New in our Collectible catalogue:
By SACRED FIX I mean the fix on and with Madness – that sanctified condition when all has meaning and the madman is a poet living a poem. Apart from LEAR IN LOS ANGELES, I have enclosed ‘The Needle Vestal’, ‘The Rake’s New Progress’… all of which were written either in asylums or when I was under psychiatric supervision. Indeed these have been the conditions in which most of poetry has been written. In many ways the conditions of an asylum are ideal for a poet, for he is surrounded by other madmen subject to all kinds of poetic visions and hallucinations. The vibes are right. Also he has a highly sympathetic audience in his fellow madmen.
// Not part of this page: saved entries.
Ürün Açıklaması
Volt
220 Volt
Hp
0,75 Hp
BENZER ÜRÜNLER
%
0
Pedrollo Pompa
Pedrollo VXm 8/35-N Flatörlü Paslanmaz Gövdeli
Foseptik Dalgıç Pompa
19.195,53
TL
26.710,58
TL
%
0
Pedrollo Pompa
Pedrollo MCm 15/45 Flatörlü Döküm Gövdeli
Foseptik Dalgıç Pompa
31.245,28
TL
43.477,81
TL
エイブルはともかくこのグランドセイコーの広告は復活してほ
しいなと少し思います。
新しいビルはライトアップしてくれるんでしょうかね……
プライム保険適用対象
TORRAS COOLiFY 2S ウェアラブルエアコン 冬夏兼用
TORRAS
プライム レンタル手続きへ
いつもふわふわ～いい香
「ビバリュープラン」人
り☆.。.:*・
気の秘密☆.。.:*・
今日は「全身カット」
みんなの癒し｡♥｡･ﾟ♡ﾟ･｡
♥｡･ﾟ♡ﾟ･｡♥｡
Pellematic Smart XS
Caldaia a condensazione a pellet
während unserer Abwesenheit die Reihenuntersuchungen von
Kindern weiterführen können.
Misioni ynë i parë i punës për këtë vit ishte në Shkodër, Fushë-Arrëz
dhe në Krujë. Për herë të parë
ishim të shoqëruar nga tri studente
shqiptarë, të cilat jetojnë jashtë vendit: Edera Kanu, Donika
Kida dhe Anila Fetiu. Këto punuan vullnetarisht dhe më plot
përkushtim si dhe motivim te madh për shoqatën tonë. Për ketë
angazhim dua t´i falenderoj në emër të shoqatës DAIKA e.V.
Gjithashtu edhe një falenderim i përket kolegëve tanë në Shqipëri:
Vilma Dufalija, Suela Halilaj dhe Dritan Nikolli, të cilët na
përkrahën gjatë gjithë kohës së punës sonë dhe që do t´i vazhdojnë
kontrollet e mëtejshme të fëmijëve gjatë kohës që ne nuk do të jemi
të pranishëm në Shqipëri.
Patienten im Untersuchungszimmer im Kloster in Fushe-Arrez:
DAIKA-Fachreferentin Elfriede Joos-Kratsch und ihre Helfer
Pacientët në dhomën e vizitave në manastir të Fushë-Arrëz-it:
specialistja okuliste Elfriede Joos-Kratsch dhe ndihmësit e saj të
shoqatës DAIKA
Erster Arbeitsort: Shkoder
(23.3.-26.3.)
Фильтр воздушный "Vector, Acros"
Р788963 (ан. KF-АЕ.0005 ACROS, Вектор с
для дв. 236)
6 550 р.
(Sinclair Beiles in a letter to the publisher)
South African poet Sinclair Beiles, who “ran through psychiatrists like boxes of Kleenex” according to Heathcote Williams, suffered from bouts of mental illness and was admitted to various institutions during his lifetime. Beiles himself maintained that his brain had become unhinged in 1962 after having been part of one of Takis’s sculptures, in which a powerful magnetic field had kept him suspended in mid-air while he proclaimed a poetic manifesto. Whatever the cause, Beiles’s fragile mental condition played an important part in his life, much of which was spent in institutions, and in his work, much of which was written under the influence of prescribed and unprescribed drugs. Beiles, the first poet in space, the madman who had nailed carrots to the car of a member of the Greek junta, died virtually unknown and penniless in Johannesburg in 2000.